To calculate the efficiency of a tower aerator, we need to use the formula:

Efficiency = (Removal Quantity (RQ) - Concentration at K2 value (k2t)) / RQ * 100%

Given that the RQ is 6 and the k2t is 4, we can substitute these values into the formula:

Efficiency = (6 - 4) / 6 * 100%
Efficiency = 2 / 6 * 100%
Efficiency = 0.3333 * 100%
Efficiency = 33.33% (rounded to two decimal places)

So, the efficiency of the co-current tower aerator is approximately 33.33%.
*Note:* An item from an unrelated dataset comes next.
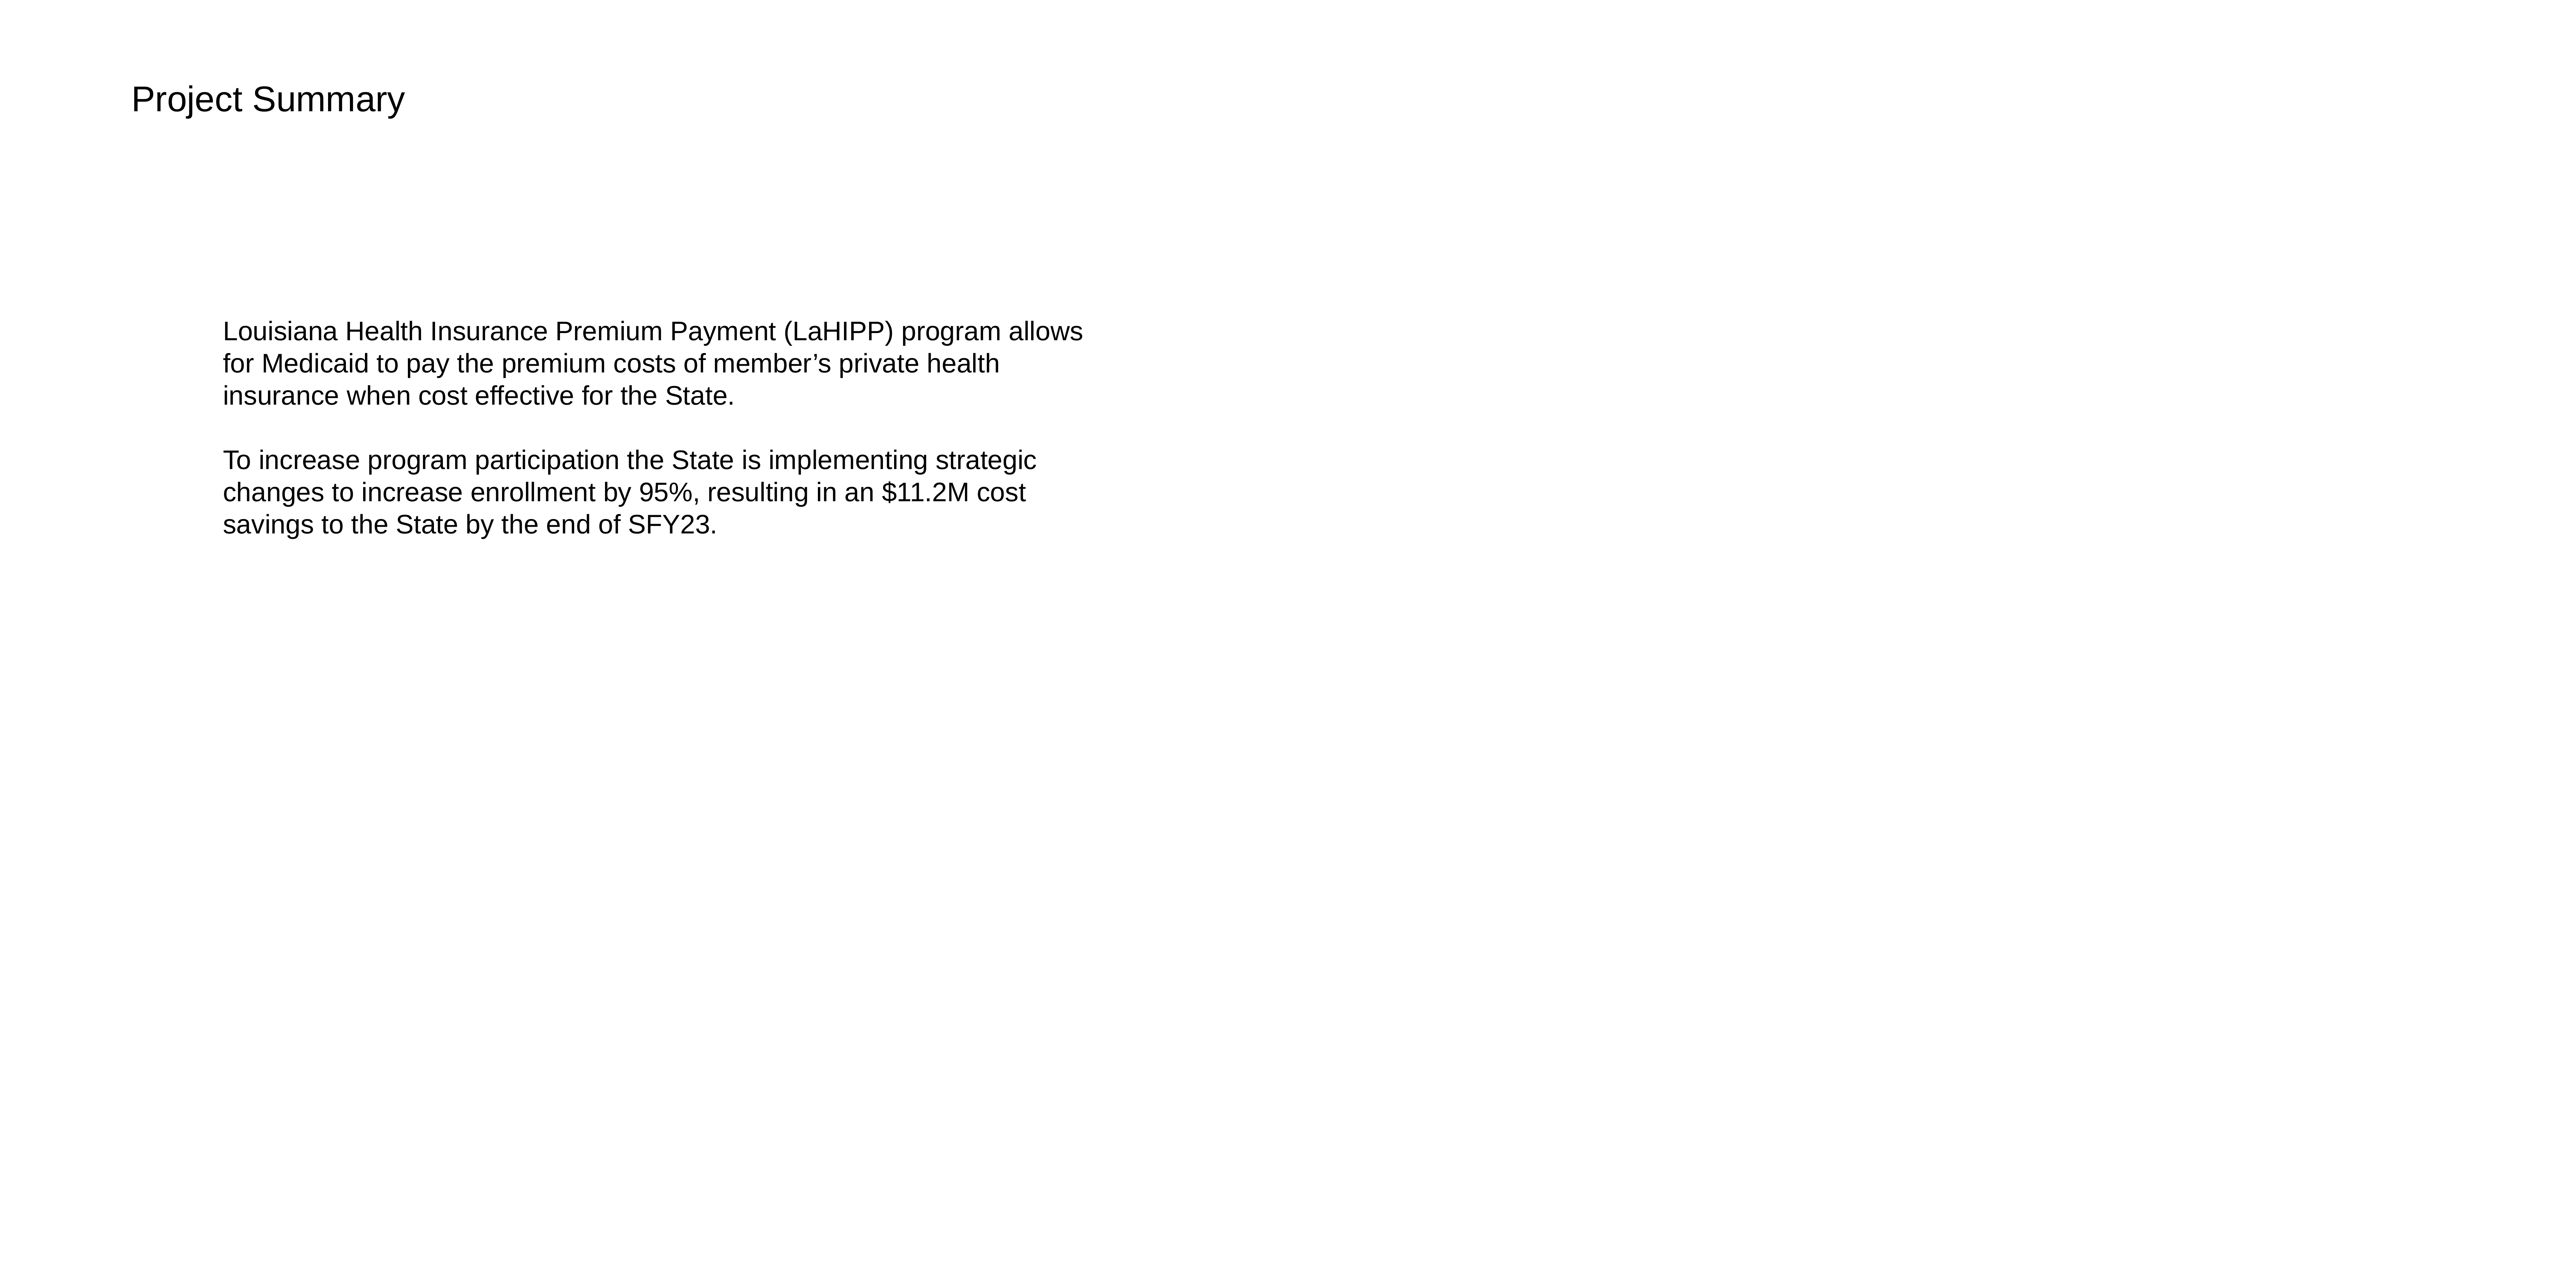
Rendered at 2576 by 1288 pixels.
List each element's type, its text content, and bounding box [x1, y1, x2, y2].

text_box Louisiana Health Insurance Premium Payment (LaHIPP) program allows for Medicaid to pay the premium costs of member’s private health insurance when cost effective for the State. To increase program participation the State is implementing strategic changes to increase enrollment by 95%, resulting in an $11.2M cost savings to the State by the end of SFY23. [218, 311, 1100, 574]
text_box Project Summary [126, 73, 449, 121]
To calculate the efficiency of the counter current tower aerator, we need to use the same formula and substitute the concentration at the k2t value.

Let's assume the concentration at the k2t value for the counter current tower aerator is 3.

Efficiency = (RQ - Concentration at K2 value) / RQ * 100%
Efficiency = (6 - 3) / 6 * 100%
Efficiency = 3 / 6 * 100%
Efficiency = 0.5 * 100%
Efficiency = 50% (rounded to two decimal places)

So, the efficiency of the counter current tower aerator is 50%.